Diesem Umstand versucht das Dilthey-Modell dadurch zu begegnen, daß eine
andere Bemessungsgrundlage für "Wert" hergenommen wird: nämlich Energie,
bzw. dessen Verbrauch. Das Menschenbild des Jovialismus nimmt sich der
anderen BGE-wichtigen Komponente an und verbindet Mensch und Wert: jeder
Mensch hat einen physiologisch überlebenswichtigen Energieverbrauch.

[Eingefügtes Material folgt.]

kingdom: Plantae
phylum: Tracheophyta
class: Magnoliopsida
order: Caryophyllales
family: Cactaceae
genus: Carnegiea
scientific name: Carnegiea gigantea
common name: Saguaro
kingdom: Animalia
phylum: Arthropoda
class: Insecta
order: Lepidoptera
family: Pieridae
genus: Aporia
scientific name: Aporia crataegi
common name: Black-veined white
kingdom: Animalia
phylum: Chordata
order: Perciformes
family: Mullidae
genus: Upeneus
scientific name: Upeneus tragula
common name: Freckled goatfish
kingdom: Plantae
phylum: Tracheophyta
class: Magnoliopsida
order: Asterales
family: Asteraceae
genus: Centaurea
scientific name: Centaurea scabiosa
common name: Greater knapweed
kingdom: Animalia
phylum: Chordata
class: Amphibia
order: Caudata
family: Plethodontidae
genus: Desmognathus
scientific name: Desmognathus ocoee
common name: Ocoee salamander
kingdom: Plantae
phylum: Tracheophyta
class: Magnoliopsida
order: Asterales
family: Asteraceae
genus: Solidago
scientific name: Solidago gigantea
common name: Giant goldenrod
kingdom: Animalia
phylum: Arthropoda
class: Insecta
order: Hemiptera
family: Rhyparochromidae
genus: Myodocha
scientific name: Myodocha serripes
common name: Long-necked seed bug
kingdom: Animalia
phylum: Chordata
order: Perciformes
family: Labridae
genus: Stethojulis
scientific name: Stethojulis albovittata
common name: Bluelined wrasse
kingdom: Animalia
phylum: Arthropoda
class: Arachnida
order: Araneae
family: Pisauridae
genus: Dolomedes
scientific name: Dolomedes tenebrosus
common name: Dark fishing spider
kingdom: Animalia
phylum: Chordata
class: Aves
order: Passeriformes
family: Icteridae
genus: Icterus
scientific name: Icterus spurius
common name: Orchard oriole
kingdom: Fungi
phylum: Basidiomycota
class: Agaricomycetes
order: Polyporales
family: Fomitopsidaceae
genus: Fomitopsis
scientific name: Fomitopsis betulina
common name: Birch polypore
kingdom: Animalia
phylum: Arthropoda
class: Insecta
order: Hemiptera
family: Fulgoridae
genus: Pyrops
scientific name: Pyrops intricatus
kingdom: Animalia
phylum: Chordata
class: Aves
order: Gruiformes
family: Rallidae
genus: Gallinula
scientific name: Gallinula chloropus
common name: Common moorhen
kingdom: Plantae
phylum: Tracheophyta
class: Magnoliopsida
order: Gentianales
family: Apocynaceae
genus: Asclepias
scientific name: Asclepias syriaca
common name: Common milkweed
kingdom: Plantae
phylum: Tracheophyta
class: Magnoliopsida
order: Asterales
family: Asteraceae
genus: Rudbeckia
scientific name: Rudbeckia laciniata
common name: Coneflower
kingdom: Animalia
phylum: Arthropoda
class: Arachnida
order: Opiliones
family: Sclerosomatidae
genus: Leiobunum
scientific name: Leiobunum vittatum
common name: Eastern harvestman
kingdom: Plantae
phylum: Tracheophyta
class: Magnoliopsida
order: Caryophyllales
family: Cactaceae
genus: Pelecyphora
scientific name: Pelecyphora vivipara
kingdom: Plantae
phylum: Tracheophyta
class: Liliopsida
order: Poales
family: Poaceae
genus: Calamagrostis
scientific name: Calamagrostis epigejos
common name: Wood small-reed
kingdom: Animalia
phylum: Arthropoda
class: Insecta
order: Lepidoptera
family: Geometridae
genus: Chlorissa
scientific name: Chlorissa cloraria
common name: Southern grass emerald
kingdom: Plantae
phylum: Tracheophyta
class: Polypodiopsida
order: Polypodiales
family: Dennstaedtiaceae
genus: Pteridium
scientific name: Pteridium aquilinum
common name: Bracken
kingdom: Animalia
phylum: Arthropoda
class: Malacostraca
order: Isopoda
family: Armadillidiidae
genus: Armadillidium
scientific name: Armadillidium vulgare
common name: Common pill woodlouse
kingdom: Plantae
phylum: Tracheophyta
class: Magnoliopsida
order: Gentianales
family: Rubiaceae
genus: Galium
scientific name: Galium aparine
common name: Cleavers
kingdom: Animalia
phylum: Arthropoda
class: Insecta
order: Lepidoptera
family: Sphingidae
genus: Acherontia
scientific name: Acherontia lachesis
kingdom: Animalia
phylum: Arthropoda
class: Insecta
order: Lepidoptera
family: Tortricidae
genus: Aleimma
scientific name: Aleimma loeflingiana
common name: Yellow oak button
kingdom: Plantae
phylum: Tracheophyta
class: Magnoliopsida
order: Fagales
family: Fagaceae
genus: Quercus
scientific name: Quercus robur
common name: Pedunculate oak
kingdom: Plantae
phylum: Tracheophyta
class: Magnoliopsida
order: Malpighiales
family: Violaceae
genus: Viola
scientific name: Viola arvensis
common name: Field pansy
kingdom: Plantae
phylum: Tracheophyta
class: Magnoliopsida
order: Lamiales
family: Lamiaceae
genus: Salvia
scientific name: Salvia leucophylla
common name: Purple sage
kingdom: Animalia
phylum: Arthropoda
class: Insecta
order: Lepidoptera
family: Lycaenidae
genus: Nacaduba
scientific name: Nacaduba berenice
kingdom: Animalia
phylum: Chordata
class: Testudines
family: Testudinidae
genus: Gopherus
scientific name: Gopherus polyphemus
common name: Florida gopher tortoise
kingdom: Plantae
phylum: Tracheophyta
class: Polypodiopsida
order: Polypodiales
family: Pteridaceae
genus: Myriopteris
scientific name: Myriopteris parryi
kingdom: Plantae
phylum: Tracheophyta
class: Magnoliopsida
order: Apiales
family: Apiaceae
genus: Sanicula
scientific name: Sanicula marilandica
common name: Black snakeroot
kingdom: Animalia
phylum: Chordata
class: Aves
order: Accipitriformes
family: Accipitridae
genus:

Wir können hier nun weiter über die "Finanzierung" eines Grundeinkommens
diskutieren und eine Höhe suchen, ab der dann noch jemand arbeiten würde.
Die Grundlagen (Mensch und Wert) bleiben dabei die gleichen - mit oder ohne
Definition. Mir scheint allerdings, daß hier versucht wird, ein Haus ohne
Fundament zu bauen.

Vielleicht macht sich der eine oder andere Listenleser einmal Gedanken
darüber - es wäre wünschenswert.

Jörg (Drescher)


----- Original Message ----- 
From: "Reimund Acker" <reimund.acker at t-online.de>
To: "BGE Liste" <debatte-grundeinkommen at listen.grundeinkommen.de>
Sent: Tuesday, February 13, 2007 3:03 AM
Subject: Re: [Debatte-Grundeinkommen]Antwort an Jörg Drescher - Energie und
BGE, Band 23, Eintrag 37


Jörg Drescher schrieb:

> Mit Matthias hatte ich bzgl. der Wertfrage definiert, daß es drei
> Arten von Wert gibt, die ziemlich exakt dem entsprechen, was Du
> geschrieben hattest:
> 1.) der absolute Wert
> Absoluter Wert entsteht dann, wenn gehandelt wird.
> 2.) der subjektive Wert
> Der Wert, den ich subjektiv bereit bin zu zahlen
> 3.) der objektive Wert
> Der Wert, den jemand für eine Ware verlangt

Ich denke es gibt jede Menge "Arten von Wert", jeder hat so seine mehr oder
weniger präzisen Definitionen, ich selbst bringe es locker auf zehn oder so,
halte mich aber jetzt erstmal damit zurück, weil ich fürchte, aus den Augen
verloren zu haben worum es eigentlich geht: Angenommen, jeder hat seine
Lieblingsdefinition von "Wert" hier abgeliefert, angenommen ferner, wir
einigen uns, welche dieser Definitionen wir für die Diskussion verwenden
wollen - wie lautet(e) dann nochmal das Problem bzgl. BGE, das wir mithilfe
dieser vereinbarten "Wert"-Begriffe angehen wollen?